A first step across the omics gap?

In a recent blog we talked about the omics gap and the problems this is causing across life sciences and in drug development. Well it seems that some of the super smart people out there have done more than sit and ponder the problem and actually set about finding a solution and integrating some of our different tools of analysis so that we can really get to the bottom of stuff.

The C-HPP (Chromosome Centric Human Proteome Project) aims to catalogue the proteins expressed by our 20,300 or so genes in the context of the chromosomal gene sequences to improve collaboration with molecular biologists. An important part of this challenge is the missing proteins which have been estimated to account for roughly 20% of the total coding proteins. The incomplete proteome information includes uncharacterised products for known protein coding genes, variants generated by alternative splicing and coding SNPs and a comprehensive characterisation of major post-translational modifications (PTMs).

ENCODE, short for the Encyclopedia of DNA Elements, is an amazing genomic resource at UCSC that has been ongoing since 2002. It offers one way of trying to make sense of the masses of DNA sequencing and expression data that has been rapidly accumulating out there in the ether. You can find more about ENCODE here (link is external).
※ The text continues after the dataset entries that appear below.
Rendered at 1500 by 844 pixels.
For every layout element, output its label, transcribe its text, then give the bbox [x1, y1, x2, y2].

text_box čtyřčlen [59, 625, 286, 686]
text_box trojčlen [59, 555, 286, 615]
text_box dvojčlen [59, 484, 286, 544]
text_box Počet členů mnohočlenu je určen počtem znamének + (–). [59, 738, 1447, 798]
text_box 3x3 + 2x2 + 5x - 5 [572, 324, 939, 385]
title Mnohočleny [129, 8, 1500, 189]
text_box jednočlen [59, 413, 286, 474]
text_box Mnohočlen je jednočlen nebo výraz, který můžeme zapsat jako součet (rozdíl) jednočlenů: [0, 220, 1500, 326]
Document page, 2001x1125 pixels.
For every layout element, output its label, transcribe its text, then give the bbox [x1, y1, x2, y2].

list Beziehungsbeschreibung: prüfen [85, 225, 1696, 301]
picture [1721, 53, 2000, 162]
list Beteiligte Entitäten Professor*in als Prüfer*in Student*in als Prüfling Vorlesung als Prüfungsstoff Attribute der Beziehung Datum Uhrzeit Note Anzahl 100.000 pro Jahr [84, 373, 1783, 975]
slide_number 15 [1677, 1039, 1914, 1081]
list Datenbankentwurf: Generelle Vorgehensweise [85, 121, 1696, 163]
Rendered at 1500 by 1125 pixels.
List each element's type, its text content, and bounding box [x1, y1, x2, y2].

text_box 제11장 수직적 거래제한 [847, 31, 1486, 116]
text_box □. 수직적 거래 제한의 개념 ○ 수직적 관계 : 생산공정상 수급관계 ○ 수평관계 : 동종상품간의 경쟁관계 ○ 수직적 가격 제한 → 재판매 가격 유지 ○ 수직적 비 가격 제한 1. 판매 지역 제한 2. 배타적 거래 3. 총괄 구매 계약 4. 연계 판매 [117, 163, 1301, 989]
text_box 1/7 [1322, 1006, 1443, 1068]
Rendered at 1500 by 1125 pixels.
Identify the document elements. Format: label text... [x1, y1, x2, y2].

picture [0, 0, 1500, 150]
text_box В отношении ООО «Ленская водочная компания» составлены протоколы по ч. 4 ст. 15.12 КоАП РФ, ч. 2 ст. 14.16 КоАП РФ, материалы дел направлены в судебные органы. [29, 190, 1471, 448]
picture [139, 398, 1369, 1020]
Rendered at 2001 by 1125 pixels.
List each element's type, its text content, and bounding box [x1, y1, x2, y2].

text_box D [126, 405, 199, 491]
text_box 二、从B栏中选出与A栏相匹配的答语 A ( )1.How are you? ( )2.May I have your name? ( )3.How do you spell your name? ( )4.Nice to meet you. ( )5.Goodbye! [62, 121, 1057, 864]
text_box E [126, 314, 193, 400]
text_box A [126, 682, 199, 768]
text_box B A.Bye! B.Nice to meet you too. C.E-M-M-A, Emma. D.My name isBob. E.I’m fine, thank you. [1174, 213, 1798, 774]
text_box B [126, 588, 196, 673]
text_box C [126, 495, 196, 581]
The team working on chromosome 19 as part of C-HPP have now worked out ways of incorporating the data from the transcriptomic resource of ENCODE and the proteomic technology pillars (mass spec, antibodies and bioinformatics) to create a powerful strategy to leverage the discovery and identification of missing proteins and novel proteoforms. This all-encompassing approach can be seen in their paper (link is external)published in the Journal of Proteomic Research.

Using a model cell system of glioma stem cells (GSC) they analysed gene activity of chromosome 19 in a number of GCS lines. This uncovered the differential regulation of over 200 genes between different subtypes of GSCs. The transcriptomic data was compared to the neXtProt database with the identification of 15 uncertain or predicted proteins. Transcripts of 41 zinc-finger proteins and all 8 olfactory receptors were also identified and the team will continue to examine whether any of these or the other 290 transcripts listed as transcript only within the neXtProt database are actually present in the protein form.

They translated their data from bioinformatic searches of ENCODE into a searchable database for proteomics yielding 80 previously unpredicted proteins, 3 of which were from chromosome 19; 1 was the result of a fusion between a known chromosome 19 exon and an unknown exon and 2 were the result of the fusion of two unknown exons. These are all now being progressed as high priority for antibody targeting to enable us to understand more about their biological roles through the creation of protein arrays, sensitive quantitation of mass spectrometry studies and immunohistochemistry analysis.

This integration of RNA-seq and proteomic data by C-HPP has demonstrated that the detection of novel spliceforms as transcripts are in fact translated to proteins. These unidentified proteins likely hold much promise to pharmaceutical companies as targets for disease processes.

Within proteomics, or any other study where we’re making thousands, millions or billions of observations, false discoveries have always been a problem. But false discoveries can only be scored based on what we currently know as true. The data coming out of C-HPP may help to screen our categorisation of true and false discoveries. A whole host of things that we were previously unable to explain that were scored as false observations in genomics it seems may be explained by unmatched spectra from proteomics runs.

So while it seems that we are incredibly complex creatures and any one technique can only ever peek at a small fraction of the biological picture, integrating our technologies in this way may help us to drill a little deeper and uncover a little more in our quest to understand the way we function.